Se termina la melancolía programada y la buena voluntad obligatoria de estos días de amnesia del mañana con que nos atrincheramos en Navidad.
Pero el futuro de la Navidad llega en cuanto se pasa el mal trago de tragar las doce uvas sin atragantarnos y, cuando los barrenderos retiren de las calles los excrementos de los camellos de los Magos, se acabó mirar las musarañas que han sido las bombillas multicolores ornamentales.
Sin darnos cuenta, hemos dejado atrás la candidez de Diciembre para meternos en el hosco Enero, el de la cuesta empinada hasta en tiempos de bonanza.
No tiene que ser peor que otros Eneros y, si hemos de fiarnos de lo que en los últimos días del año han admitido los que tienen la responsabilidad de cuidar de nuestro bienestar, los meses venideros van a ser Navidades perpetuas.
Tenemos que confiar en que va a ser así porque el proveedor de los 17 Reyes Magos ha prometido que habrá mejores juguetes y regalos para todos.
Que nadie se preocupe, porque sobrará dinero para las familias (autonomías, regiones, naciones o como se quieran llamar), que hayan visto aumentar el número de comensales, y hasta para las que, además de en el idioma común, quieran mentir en otra lengua.
Si esas garantías las ha dado el que más manda, ¿por qué vamos a creer a los agoreros que avisan que el poco tocino que la tía María tiene es para ella?
Los que pronostican agravamiento de una crisis de la que todos hablan pero que nadie ha sufrido, aumento del desempleo, concesión con cuentagotas de créditos y estancamiento de la demanda intentan únicamente aguar una fiesta que a todos nos mantendrá, aunque no queramos, felices y contentos.
Contentos y felices vamos a estar todos porque todos vamos a escoger representantes que defiendan nuestros intereses en Europa con tanto acierto como los que defendieron la subvención al zumo de las naranjas, del que hablan, ríen y aplauden todos los cosecheros del Levante y el Valle del Guadalquivir.

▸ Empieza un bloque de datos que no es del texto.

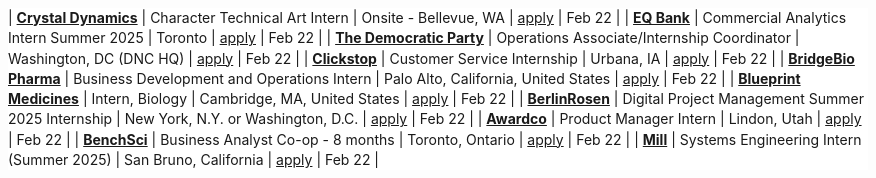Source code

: | **[Crystal Dynamics](https://www.skillsire.com/job/jobs-enlisting/all-jobs?loc=Worldwide&type=world&lat=0&lng=0&utm_source=github&utm_medium=skillsiregithubinternrepo&utm_campaign=githubrepo&utm_content=github&dp=pm&comp=6678101aa180151f6f575676)** | Character Technical Art Intern | Onsite - Bellevue, WA | [apply](https://www.skillsire.com/job/jobs-enlisting/all-jobs?query=Intern&loc=Worldwide&type=world&lat=0&lng=0&utm_source=github&utm_medium=skillsiregithubinternrepo&utm_campaign=githubrepo&utm_content=github&dp=pm&jobId=82ce92757117f9a6ebdca538b3f1fd38) | Feb 22 |
| **[EQ Bank](https://www.skillsire.com/job/jobs-enlisting/all-jobs?loc=Worldwide&type=world&lat=0&lng=0&utm_source=github&utm_medium=skillsiregithubinternrepo&utm_campaign=githubrepo&utm_content=github&dp=pm&comp=66376e52be4d1c785fa47649)** | Commercial Analytics Intern Summer 2025 | Toronto | [apply](https://www.skillsire.com/job/jobs-enlisting/all-jobs?query=Intern&loc=Worldwide&type=world&lat=0&lng=0&utm_source=github&utm_medium=skillsiregithubinternrepo&utm_campaign=githubrepo&utm_content=github&dp=pm&jobId=4b71b9a68d672eda2618a8d9f4e76942) | Feb 22 |
| **[The Democratic Party](https://www.skillsire.com/job/jobs-enlisting/all-jobs?loc=Worldwide&type=world&lat=0&lng=0&utm_source=github&utm_medium=skillsiregithubinternrepo&utm_campaign=githubrepo&utm_content=github&dp=pm&comp=66376b02be4d1c785fa46f43)** | Operations Associate/Internship Coordinator | Washington, DC (DNC HQ) | [apply](https://www.skillsire.com/job/jobs-enlisting/all-jobs?query=Intern&loc=Worldwide&type=world&lat=0&lng=0&utm_source=github&utm_medium=skillsiregithubinternrepo&utm_campaign=githubrepo&utm_content=github&dp=pm&jobId=3e25fd08cad0f15fa83278622ae9c56b) | Feb 22 |
| **[Clickstop](https://www.skillsire.com/job/jobs-enlisting/all-jobs?loc=Worldwide&type=world&lat=0&lng=0&utm_source=github&utm_medium=skillsiregithubinternrepo&utm_campaign=githubrepo&utm_content=github&dp=pm&comp=66780faaa180151f6f5755b5)** | Customer Service Internship | Urbana, IA | [apply](https://www.skillsire.com/job/jobs-enlisting/all-jobs?query=Intern&loc=Worldwide&type=world&lat=0&lng=0&utm_source=github&utm_medium=skillsiregithubinternrepo&utm_campaign=githubrepo&utm_content=github&dp=pm&jobId=89fe552e3883fef71e4cbfa79d46f498) | Feb 22 |
| **[BridgeBio Pharma](https://www.skillsire.com/job/jobs-enlisting/all-jobs?loc=Worldwide&type=world&lat=0&lng=0&utm_source=github&utm_medium=skillsiregithubinternrepo&utm_campaign=githubrepo&utm_content=github&dp=pm&comp=66780ef2a180151f6f57547a)** | Business Development and Operations Intern | Palo Alto, California, United States | [apply](https://www.skillsire.com/job/jobs-enlisting/all-jobs?query=Intern&loc=Worldwide&type=world&lat=0&lng=0&utm_source=github&utm_medium=skillsiregithubinternrepo&utm_campaign=githubrepo&utm_content=github&dp=pm&jobId=0fcb6b0c020f84a2bffc05d66aa1d1c6) | Feb 22 |
| **[Blueprint Medicines](https://www.skillsire.com/job/jobs-enlisting/all-jobs?loc=Worldwide&type=world&lat=0&lng=0&utm_source=github&utm_medium=skillsiregithubinternrepo&utm_campaign=githubrepo&utm_content=github&dp=pm&comp=66780ed4a180151f6f575446)** | Intern, Biology | Cambridge, MA, United States | [apply](https://www.skillsire.com/job/jobs-enlisting/all-jobs?query=Intern&loc=Worldwide&type=world&lat=0&lng=0&utm_source=github&utm_medium=skillsiregithubinternrepo&utm_campaign=githubrepo&utm_content=github&dp=pm&jobId=0ae6f0493eaafe062053e84bb4c7fb02) | Feb 22 |
| **[BerlinRosen](https://www.skillsire.com/job/jobs-enlisting/all-jobs?loc=Worldwide&type=world&lat=0&lng=0&utm_source=github&utm_medium=skillsiregithubinternrepo&utm_campaign=githubrepo&utm_content=github&dp=pm&comp=66780e9da180151f6f5753e8)** | Digital Project Management Summer 2025 Internship | New York, N.Y. or Washington, D.C. | [apply](https://www.skillsire.com/job/jobs-enlisting/all-jobs?query=Intern&loc=Worldwide&type=world&lat=0&lng=0&utm_source=github&utm_medium=skillsiregithubinternrepo&utm_campaign=githubrepo&utm_content=github&dp=pm&jobId=a5b53f6d816b2c329ba922c2d77ea824) | Feb 22 |
| **[Awardco](https://www.skillsire.com/job/jobs-enlisting/all-jobs?loc=Worldwide&type=world&lat=0&lng=0&utm_source=github&utm_medium=skillsiregithubinternrepo&utm_campaign=githubrepo&utm_content=github&dp=pm&comp=66780e5ea180151f6f57537b)** | Product Manager Intern | Lindon, Utah | [apply](https://www.skillsire.com/job/jobs-enlisting/all-jobs?query=Intern&loc=Worldwide&type=world&lat=0&lng=0&utm_source=github&utm_medium=skillsiregithubinternrepo&utm_campaign=githubrepo&utm_content=github&dp=pm&jobId=0291fb7fe3d53e8211d1654152f2db14) | Feb 22 |
| **[BenchSci](https://www.skillsire.com/job/jobs-enlisting/all-jobs?loc=Worldwide&type=world&lat=0&lng=0&utm_source=github&utm_medium=skillsiregithubinternrepo&utm_campaign=githubrepo&utm_content=github&dp=pm&comp=66376ba8be4d1c785fa470a5)** | Business Analyst Co-op - 8 months | Toronto, Ontario | [apply](https://www.skillsire.com/job/jobs-enlisting/all-jobs?query=Intern&loc=Worldwide&type=world&lat=0&lng=0&utm_source=github&utm_medium=skillsiregithubinternrepo&utm_campaign=githubrepo&utm_content=github&dp=pm&jobId=2455c9637e3484b395746b73f775848e) | Feb 22 |
| **[Mill](https://www.skillsire.com/job/jobs-enlisting/all-jobs?loc=Worldwide&type=world&lat=0&lng=0&utm_source=github&utm_medium=skillsiregithubinternrepo&utm_campaign=githubrepo&utm_content=github&dp=pm&comp=667813e6a180151f6f575d1b)** | Systems Engineering Intern (Summer 2025) | San Bruno, California | [apply](https://www.skillsire.com/job/jobs-enlisting/all-jobs?query=Intern&loc=Worldwide&type=world&lat=0&lng=0&utm_source=github&utm_medium=skillsiregithubinternrepo&utm_campaign=githubrepo&utm_content=github&dp=pm&jobId=85cacc5bd567fb0d217b9afbc0819d2d) | Feb 22 |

Y a esa buenaventura, los afortunados habitantes de las provincias vascongadas y de Galicia añadirán la del privilegio de escoger a los que los representen en sus Parlamentos. ¿Qué más quieren?
Pues ni así estarán contentos y es que, como la historia nos enseña, la envidia y la tirria ciega a los gobernados cuando enjuician a sus gobernantes.

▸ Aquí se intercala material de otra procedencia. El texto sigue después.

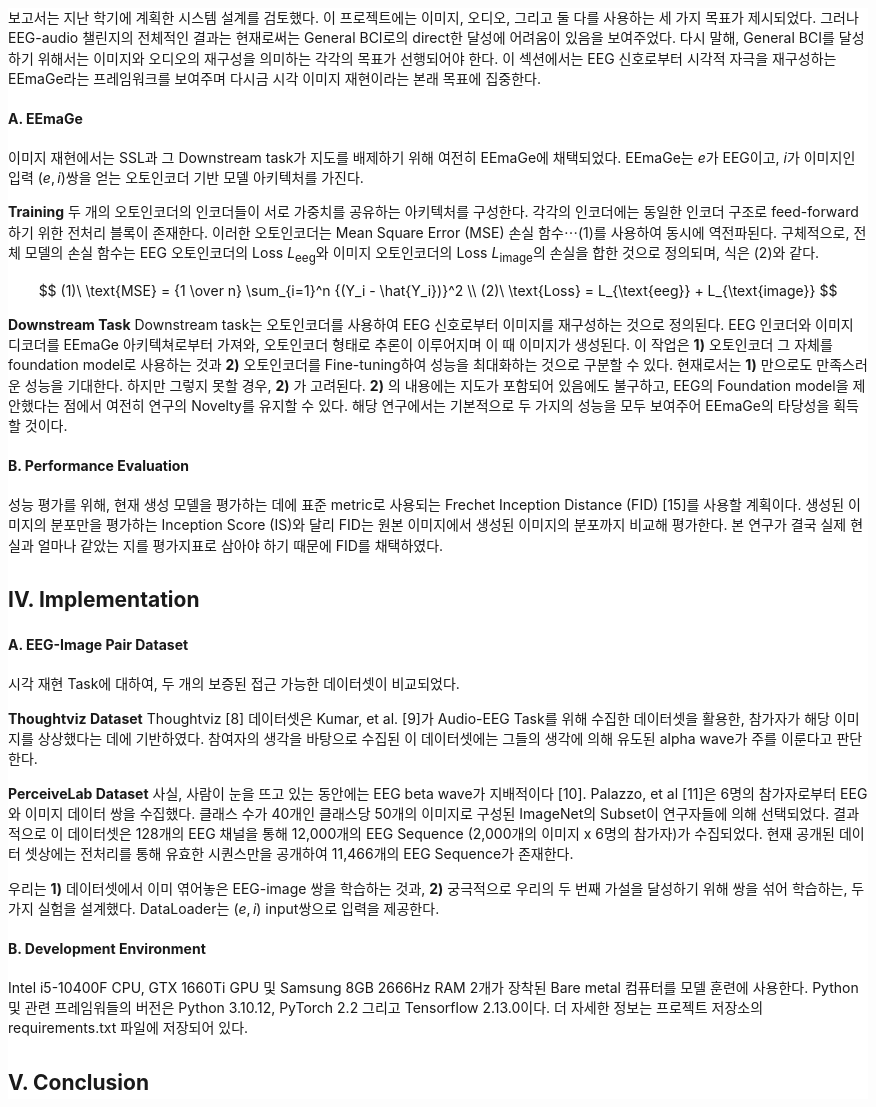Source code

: 보고서는 지난 학기에 계획한 시스템 설계를 검토했다. 이 프로젝트에는 이미지, 오디오, 그리고 둘 다를 사용하는 세 가지 목표가 제시되었다. 그러나 EEG-audio 챌린지의 전체적인 결과는 현재로써는 General BCI로의 direct한 달성에 어려움이 있음을 보여주었다. 다시 말해, General BCI를 달성하기 위해서는 이미지와 오디오의 재구성을 의미하는 각각의 목표가 선행되어야 한다. 이 섹션에서는 EEG 신호로부터 시각적 자극을 재구성하는 EEmaGe라는 프레임워크를 보여주며 다시금 시각 이미지 재현이라는 본래 목표에 집중한다.

#### A. EEmaGe

이미지 재현에서는 SSL과 그 Downstream task가 지도를 배제하기 위해 여전히 EEmaGe에 채택되었다. EEmaGe는 $e$가 EEG이고, $i$가 이미지인 입력 $(e,i)$쌍을 얻는 오토인코더 기반 모델 아키텍처를 가진다.

**Training** 두 개의 오토인코더의 인코더들이 서로 가중치를 공유하는 아키텍처를 구성한다. 각각의 인코더에는 동일한 인코더 구조로 feed-forward하기 위한 전처리 블록이 존재한다. 이러한 오토인코더는 Mean Square Error (MSE) 손실 함수$\cdots (1)$를 사용하여 동시에 역전파된다. 구체적으로, 전체 모델의 손실 함수는 EEG 오토인코더의 Loss $L_{\text{eeg}}$와 이미지 오토인코더의 Loss $L_{\text{image}}$의 손실을 합한 것으로 정의되며, 식은 $(2)$와 같다.

$$
(1)\ \text{MSE} = {1 \over n} \sum_{i=1}^n {(Y_i - \hat{Y_i})}^2 \\
(2)\ \text{Loss} = L_{\text{eeg}} + L_{\text{image}}
$$

**Downstream Task** Downstream task는 오토인코더를 사용하여 EEG 신호로부터 이미지를 재구성하는 것으로 정의된다. EEG 인코더와 이미지 디코더를 EEmaGe 아키텍쳐로부터 가져와, 오토인코더 형태로 추론이 이루어지며 이 때 이미지가 생성된다. 이 작업은 **1)** 오토인코더 그 자체를 foundation model로 사용하는 것과 **2)** 오토인코더를 Fine-tuning하여 성능을 최대화하는 것으로 구분할 수 있다. 현재로서는 **1)** 만으로도 만족스러운 성능을 기대한다. 하지만 그렇지 못할 경우, **2)** 가 고려된다. **2)** 의 내용에는 지도가 포함되어 있음에도 불구하고, EEG의 Foundation model을 제안했다는 점에서 여전히 연구의 Novelty를 유지할 수 있다. 해당 연구에서는 기본적으로 두 가지의 성능을 모두 보여주어 EEmaGe의 타당성을 획득할 것이다.

#### B. Performance Evaluation

성능 평가를 위해, 현재 생성 모델을 평가하는 데에 표준 metric로 사용되는 Frechet Inception Distance (FID) [15]를 사용할 계획이다. 생성된 이미지의 분포만을 평가하는 Inception Score (IS)와 달리 FID는 원본 이미지에서 생성된 이미지의 분포까지 비교해 평가한다. 본 연구가 결국 실제 현실과 얼마나 같았는 지를 평가지표로 삼아야 하기 때문에 FID를 채택하였다.

## IV. Implementation

#### A. EEG-Image Pair Dataset

시각 재현 Task에 대하여, 두 개의 보증된 접근 가능한 데이터셋이 비교되었다.

**Thoughtviz Dataset** Thoughtviz [8] 데이터셋은 Kumar, et al. [9]가 Audio-EEG Task를 위해 수집한 데이터셋을 활용한, 참가자가 해당 이미지를 상상했다는 데에 기반하였다. 참여자의 생각을 바탕으로 수집된 이 데이터셋에는 그들의 생각에 의해 유도된 alpha wave가 주를 이룬다고 판단한다.

**PerceiveLab Dataset** 사실, 사람이 눈을 뜨고 있는 동안에는 EEG beta wave가 지배적이다 [10]. Palazzo, et al [11]은 6명의 참가자로부터 EEG와 이미지 데이터 쌍을 수집했다. 클래스 수가 40개인 클래스당 50개의 이미지로 구성된 ImageNet의 Subset이 연구자들에 의해 선택되었다. 결과적으로 이 데이터셋은 128개의 EEG 채널을 통해 12,000개의 EEG Sequence (2,000개의 이미지 x 6명의 참가자)가 수집되었다. 현재 공개된 데이터 셋상에는 전처리를 통해 유효한 시퀀스만을 공개하여 11,466개의 EEG Sequence가 존재한다.

우리는 **1)** 데이터셋에서 이미 엮어놓은 EEG-image 쌍을 학습하는 것과, **2)** 궁극적으로 우리의 두 번째 가설을 달성하기 위해 쌍을 섞어 학습하는, 두 가지 실험을 설계했다. DataLoader는 $(e, i)$ input쌍으로 입력을 제공한다.

#### B. Development Environment

Intel i5-10400F CPU, GTX 1660Ti GPU 및 Samsung 8GB 2666Hz RAM 2개가 장착된 Bare metal 컴퓨터를 모델 훈련에 사용한다. Python 및 관련 프레임워들의 버전은 Python 3.10.12, PyTorch 2.2 그리고 Tensorflow 2.13.0이다. 더 자세한 정보는 프로젝트 저장소의 requirements.txt 파일에 저장되어 있다.

## V. Conclusion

Los juglares tergiversaban la historia antigua como los periodistas—los juglares hogaño—truecan la actual.
Dicen que los castellanos, cuando veían al Cid camino del destierro, se lamentaban diciendo: “qué buen vasallo, si tuviera buen señor”, pero no reseñan lo que pensaba el rey Alfonso al contemplar la misma escena: “qué buen señor sería, si tuviera mejores vasallos…”
El mismo lamento, si su alma generosa no se lo impidiera, se les escaparía en un suspiro al gobernante con apellido de honrado artesano de la lezna y la chaveta por la mezquina crítica de los que tiene que gobernar.